Exercise task
How many of the lines below contain the string "skPoint"? Reply with the number only.

Records to process

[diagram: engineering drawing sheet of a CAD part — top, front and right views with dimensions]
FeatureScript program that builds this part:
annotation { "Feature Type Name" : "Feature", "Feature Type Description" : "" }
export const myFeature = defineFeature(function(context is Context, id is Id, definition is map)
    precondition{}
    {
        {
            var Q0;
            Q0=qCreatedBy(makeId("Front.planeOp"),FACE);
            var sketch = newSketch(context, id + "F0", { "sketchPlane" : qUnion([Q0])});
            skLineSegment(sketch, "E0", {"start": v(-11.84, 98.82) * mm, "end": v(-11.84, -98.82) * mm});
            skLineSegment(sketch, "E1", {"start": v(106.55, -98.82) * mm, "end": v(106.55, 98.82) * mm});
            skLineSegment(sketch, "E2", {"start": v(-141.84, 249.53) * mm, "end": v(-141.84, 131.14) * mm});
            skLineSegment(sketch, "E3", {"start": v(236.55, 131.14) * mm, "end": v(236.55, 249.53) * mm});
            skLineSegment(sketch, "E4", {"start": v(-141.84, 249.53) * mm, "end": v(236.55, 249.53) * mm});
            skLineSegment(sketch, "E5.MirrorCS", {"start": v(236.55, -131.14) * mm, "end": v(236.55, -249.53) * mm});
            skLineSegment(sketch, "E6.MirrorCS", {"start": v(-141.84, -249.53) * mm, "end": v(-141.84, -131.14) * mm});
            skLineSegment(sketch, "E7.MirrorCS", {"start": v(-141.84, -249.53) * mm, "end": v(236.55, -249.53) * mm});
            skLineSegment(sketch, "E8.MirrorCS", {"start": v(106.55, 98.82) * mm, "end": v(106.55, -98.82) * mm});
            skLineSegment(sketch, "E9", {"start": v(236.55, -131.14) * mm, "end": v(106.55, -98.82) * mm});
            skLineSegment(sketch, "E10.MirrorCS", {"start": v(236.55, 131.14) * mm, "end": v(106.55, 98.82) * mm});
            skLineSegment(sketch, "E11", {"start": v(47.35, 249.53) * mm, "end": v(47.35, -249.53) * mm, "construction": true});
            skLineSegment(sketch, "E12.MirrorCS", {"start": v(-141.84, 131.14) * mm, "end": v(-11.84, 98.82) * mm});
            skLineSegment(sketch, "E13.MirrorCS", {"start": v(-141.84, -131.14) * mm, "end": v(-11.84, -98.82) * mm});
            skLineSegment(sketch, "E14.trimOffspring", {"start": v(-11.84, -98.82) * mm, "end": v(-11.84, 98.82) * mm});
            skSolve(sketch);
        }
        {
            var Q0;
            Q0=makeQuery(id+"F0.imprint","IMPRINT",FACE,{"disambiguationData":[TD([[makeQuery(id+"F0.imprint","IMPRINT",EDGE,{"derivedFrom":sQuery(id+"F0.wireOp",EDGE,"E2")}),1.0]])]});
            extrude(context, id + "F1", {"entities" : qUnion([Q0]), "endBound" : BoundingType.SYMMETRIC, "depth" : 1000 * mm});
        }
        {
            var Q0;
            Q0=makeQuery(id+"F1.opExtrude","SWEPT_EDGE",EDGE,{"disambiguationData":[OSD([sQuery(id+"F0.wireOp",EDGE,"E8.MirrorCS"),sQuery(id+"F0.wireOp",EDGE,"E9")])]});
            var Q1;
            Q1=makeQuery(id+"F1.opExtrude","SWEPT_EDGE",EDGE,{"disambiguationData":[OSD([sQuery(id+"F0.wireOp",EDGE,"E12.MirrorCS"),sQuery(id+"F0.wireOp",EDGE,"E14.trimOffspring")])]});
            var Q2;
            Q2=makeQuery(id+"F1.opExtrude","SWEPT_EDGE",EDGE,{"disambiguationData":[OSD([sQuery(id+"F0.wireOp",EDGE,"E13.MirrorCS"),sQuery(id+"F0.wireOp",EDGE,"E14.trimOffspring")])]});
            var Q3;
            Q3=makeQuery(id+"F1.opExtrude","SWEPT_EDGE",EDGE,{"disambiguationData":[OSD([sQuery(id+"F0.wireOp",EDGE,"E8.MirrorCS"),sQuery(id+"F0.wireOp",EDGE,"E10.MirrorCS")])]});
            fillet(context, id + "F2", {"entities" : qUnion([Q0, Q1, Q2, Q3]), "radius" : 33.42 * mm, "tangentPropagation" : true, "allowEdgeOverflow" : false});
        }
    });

--

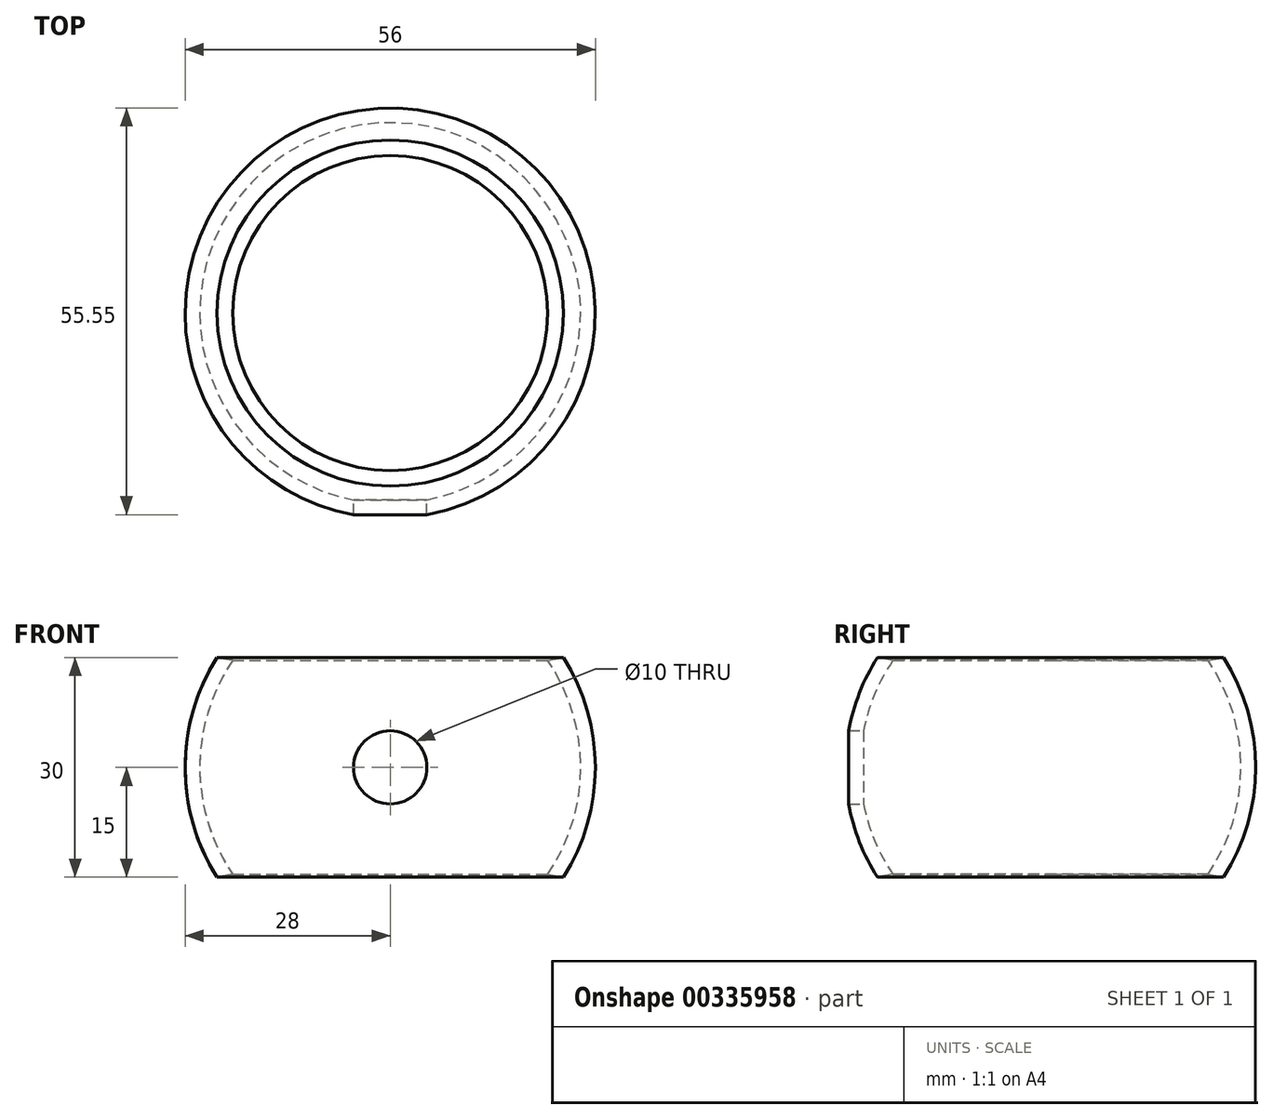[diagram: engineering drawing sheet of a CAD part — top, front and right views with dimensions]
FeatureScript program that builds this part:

...

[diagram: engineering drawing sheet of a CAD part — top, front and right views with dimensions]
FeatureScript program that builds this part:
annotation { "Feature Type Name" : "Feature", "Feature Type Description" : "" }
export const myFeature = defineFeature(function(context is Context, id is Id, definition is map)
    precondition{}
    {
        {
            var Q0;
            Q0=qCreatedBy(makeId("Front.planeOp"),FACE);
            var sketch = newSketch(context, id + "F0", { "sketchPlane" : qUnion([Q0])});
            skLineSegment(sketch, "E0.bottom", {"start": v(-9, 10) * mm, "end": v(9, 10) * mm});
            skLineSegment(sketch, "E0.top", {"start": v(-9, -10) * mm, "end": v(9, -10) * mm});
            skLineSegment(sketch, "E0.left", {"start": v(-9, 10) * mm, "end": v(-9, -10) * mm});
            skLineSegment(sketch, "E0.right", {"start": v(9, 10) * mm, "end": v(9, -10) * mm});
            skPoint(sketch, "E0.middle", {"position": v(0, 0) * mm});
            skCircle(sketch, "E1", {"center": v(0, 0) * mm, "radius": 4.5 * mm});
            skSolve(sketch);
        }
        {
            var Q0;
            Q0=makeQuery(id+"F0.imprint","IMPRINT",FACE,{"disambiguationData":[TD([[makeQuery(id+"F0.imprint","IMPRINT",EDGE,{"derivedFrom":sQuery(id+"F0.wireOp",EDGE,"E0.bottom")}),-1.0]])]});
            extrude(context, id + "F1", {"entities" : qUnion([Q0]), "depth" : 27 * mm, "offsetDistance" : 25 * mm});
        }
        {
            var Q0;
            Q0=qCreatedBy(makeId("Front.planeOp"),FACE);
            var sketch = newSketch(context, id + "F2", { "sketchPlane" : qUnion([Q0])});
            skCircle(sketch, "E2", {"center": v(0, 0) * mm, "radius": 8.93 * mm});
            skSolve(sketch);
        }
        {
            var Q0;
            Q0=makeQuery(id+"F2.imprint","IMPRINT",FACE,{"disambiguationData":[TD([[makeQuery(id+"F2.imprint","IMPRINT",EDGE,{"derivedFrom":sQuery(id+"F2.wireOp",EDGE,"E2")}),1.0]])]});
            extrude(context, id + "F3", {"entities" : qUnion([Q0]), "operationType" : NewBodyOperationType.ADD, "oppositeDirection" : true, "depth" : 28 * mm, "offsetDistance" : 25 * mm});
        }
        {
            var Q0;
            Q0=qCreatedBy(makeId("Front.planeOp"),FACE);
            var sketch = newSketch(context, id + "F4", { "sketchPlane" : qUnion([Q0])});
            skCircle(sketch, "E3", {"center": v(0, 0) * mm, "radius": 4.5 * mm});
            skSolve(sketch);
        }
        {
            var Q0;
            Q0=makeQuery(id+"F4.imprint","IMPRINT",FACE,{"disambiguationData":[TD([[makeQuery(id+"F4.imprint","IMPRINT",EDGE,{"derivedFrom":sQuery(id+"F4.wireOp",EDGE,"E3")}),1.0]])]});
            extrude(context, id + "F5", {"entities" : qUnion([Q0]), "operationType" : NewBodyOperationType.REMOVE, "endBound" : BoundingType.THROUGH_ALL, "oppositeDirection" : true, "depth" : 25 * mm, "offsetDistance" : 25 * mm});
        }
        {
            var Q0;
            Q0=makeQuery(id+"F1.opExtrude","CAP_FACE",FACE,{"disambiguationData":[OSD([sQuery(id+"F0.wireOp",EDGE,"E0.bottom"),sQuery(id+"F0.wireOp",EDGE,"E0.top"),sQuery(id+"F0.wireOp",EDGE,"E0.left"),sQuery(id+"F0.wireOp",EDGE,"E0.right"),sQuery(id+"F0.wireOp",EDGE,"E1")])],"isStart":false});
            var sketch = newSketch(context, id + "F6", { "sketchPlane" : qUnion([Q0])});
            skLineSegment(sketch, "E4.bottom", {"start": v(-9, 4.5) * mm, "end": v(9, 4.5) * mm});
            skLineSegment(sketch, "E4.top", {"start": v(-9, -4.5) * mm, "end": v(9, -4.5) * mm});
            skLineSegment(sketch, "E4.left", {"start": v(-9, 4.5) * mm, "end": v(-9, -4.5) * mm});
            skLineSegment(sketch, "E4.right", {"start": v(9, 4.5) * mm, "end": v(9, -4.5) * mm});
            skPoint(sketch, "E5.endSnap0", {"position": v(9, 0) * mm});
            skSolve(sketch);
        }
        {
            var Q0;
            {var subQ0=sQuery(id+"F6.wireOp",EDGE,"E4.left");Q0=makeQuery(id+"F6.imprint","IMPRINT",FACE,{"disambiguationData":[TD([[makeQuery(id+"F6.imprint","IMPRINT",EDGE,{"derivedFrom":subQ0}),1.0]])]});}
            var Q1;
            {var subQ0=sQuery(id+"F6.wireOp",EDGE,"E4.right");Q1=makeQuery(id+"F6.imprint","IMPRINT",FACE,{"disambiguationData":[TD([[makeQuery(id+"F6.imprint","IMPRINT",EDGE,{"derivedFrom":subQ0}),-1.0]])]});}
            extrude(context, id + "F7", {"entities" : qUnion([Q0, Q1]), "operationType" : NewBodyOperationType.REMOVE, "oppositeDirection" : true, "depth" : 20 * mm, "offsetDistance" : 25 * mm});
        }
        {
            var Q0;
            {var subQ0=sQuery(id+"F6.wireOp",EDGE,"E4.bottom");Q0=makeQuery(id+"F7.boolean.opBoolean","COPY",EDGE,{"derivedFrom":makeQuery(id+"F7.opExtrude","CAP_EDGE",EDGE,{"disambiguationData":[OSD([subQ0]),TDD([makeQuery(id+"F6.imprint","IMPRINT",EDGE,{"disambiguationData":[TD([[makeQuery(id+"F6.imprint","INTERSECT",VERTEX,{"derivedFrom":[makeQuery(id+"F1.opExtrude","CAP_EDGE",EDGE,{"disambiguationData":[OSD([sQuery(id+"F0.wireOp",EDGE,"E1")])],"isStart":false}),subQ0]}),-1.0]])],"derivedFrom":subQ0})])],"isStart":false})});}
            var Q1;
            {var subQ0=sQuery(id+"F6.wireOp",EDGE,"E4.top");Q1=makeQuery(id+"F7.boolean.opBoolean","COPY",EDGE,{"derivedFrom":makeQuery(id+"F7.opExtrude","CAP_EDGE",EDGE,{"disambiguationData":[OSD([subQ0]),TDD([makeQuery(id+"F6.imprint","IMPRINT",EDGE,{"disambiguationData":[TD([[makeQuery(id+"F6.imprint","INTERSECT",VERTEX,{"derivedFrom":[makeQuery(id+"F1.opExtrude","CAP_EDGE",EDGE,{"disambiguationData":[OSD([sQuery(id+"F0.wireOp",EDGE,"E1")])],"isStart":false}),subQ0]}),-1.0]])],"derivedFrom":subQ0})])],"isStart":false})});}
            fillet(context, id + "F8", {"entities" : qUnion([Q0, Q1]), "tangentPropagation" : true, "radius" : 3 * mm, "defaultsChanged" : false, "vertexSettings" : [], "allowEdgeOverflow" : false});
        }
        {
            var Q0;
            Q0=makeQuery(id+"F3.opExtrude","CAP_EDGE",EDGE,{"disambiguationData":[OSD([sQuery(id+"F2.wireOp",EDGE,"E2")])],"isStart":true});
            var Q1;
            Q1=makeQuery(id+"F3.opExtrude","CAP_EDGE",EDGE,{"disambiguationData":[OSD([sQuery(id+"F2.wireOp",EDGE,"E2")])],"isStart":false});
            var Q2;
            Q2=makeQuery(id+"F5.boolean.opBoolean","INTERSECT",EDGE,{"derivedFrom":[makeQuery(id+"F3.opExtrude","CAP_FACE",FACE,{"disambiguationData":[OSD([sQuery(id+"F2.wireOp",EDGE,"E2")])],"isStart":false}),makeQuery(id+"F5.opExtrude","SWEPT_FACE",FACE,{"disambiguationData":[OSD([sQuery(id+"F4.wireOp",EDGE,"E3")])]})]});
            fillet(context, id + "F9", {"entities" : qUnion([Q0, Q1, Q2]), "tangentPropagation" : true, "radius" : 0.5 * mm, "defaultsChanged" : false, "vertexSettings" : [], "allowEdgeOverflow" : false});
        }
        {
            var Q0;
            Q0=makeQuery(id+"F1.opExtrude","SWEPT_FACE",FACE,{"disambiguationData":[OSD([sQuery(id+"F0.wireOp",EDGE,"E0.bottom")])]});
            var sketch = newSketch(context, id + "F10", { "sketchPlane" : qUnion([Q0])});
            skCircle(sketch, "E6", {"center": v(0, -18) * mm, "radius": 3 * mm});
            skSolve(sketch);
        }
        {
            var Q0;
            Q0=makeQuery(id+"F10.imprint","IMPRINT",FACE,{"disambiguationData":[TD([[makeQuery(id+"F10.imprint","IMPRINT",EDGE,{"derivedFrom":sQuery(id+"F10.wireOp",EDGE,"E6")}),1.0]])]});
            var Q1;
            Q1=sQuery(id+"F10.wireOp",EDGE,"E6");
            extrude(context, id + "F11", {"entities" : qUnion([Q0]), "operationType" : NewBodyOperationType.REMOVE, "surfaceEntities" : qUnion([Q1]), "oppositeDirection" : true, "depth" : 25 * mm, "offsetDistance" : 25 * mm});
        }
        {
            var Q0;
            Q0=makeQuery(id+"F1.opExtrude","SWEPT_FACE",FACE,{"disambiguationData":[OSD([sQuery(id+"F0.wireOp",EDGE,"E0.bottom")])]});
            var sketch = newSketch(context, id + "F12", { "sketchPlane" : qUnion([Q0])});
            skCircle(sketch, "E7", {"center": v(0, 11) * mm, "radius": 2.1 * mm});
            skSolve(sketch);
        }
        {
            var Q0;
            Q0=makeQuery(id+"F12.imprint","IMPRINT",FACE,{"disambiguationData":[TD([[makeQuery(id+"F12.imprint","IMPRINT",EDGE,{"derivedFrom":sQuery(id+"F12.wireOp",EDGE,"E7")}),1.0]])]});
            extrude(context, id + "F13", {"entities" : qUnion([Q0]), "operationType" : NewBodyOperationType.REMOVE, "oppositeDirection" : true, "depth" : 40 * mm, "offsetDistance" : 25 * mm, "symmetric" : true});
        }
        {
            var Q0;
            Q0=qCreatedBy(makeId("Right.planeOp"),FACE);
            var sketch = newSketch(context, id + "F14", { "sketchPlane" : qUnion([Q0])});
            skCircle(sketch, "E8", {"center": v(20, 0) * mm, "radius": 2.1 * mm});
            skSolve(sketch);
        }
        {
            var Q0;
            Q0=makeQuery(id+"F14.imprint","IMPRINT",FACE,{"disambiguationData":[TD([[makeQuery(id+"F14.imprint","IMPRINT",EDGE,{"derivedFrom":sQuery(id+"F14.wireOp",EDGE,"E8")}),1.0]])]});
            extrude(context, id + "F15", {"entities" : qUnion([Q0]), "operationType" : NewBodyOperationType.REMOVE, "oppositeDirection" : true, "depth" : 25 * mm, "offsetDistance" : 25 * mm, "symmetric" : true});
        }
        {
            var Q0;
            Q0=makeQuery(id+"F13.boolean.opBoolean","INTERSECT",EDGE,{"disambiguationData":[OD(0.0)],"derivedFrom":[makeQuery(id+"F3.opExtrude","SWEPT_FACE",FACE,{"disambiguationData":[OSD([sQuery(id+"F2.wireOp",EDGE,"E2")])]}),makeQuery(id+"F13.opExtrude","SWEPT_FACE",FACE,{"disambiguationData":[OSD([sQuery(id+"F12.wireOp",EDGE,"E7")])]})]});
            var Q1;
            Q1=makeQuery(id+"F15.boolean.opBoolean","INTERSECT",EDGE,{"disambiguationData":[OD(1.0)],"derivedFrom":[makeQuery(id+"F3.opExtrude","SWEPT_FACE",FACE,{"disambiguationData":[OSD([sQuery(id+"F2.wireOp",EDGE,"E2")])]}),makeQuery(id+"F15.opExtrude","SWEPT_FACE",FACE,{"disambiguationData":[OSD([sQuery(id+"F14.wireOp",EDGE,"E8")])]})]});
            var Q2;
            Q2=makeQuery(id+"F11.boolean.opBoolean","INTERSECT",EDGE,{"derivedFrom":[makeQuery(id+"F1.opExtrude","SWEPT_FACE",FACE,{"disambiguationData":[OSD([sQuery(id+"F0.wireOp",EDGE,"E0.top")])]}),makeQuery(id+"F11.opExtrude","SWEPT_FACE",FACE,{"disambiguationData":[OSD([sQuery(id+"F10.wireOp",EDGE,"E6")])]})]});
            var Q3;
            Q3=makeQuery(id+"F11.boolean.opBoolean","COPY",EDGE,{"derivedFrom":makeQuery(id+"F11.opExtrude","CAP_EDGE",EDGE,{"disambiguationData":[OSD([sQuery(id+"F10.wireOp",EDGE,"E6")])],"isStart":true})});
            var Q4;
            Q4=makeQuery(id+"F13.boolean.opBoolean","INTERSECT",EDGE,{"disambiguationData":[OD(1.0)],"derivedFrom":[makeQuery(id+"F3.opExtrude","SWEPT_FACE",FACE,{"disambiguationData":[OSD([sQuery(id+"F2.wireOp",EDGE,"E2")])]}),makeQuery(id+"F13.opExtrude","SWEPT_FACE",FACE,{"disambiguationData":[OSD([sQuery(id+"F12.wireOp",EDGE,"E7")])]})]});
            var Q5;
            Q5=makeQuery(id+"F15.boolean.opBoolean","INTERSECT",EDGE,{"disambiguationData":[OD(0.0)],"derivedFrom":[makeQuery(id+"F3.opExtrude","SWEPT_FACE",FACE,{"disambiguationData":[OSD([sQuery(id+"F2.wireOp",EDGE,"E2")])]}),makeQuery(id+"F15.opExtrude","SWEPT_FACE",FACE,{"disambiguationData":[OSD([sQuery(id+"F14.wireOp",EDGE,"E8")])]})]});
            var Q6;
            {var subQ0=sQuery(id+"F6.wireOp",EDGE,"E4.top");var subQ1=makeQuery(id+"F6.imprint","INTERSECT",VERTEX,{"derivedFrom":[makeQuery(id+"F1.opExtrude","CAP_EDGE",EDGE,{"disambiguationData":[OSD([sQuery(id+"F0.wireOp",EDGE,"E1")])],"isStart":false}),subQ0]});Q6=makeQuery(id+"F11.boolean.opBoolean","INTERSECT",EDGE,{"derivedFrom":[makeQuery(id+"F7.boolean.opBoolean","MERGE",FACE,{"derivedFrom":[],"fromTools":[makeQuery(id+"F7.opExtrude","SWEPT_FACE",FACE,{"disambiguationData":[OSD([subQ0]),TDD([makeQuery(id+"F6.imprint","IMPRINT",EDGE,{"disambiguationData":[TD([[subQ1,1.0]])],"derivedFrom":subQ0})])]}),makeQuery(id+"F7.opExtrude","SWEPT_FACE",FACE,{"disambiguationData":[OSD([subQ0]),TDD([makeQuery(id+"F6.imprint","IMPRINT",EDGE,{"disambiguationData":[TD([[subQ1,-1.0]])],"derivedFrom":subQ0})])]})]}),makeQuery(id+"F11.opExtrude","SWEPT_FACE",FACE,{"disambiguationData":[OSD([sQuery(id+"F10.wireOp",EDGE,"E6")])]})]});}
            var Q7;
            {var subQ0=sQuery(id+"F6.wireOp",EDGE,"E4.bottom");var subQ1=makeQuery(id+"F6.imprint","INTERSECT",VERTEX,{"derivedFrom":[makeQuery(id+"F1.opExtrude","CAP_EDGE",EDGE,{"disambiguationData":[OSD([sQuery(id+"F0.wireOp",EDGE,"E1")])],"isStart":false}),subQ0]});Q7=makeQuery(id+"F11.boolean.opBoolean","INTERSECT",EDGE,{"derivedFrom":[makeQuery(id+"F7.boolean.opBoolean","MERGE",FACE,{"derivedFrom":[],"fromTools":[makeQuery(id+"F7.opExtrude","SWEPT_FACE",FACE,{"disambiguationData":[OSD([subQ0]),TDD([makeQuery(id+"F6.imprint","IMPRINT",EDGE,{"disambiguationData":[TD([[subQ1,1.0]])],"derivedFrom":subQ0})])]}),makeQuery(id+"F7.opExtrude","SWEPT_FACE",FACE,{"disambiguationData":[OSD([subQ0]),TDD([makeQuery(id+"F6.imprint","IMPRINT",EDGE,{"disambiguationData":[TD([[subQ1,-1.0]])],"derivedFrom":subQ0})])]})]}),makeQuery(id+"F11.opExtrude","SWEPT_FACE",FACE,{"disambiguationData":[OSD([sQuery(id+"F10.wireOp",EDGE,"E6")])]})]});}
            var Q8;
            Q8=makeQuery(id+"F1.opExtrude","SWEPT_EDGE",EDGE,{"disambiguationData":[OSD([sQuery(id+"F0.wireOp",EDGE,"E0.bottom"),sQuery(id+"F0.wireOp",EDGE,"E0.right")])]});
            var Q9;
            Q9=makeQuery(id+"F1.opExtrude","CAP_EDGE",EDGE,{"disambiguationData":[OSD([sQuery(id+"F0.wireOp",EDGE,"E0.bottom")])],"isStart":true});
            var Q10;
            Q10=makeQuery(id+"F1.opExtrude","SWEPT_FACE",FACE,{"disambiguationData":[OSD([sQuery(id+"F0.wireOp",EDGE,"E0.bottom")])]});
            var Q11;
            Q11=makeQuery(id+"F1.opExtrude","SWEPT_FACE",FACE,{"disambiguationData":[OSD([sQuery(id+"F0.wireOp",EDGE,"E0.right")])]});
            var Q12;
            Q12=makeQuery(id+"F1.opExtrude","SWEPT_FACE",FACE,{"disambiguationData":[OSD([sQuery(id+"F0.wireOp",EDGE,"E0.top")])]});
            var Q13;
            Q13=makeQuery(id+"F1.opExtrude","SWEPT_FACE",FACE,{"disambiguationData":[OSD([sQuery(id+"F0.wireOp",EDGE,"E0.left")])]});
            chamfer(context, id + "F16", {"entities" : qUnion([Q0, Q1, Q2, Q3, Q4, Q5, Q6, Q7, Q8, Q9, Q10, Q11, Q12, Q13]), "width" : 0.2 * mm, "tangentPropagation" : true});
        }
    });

Answer for the task
2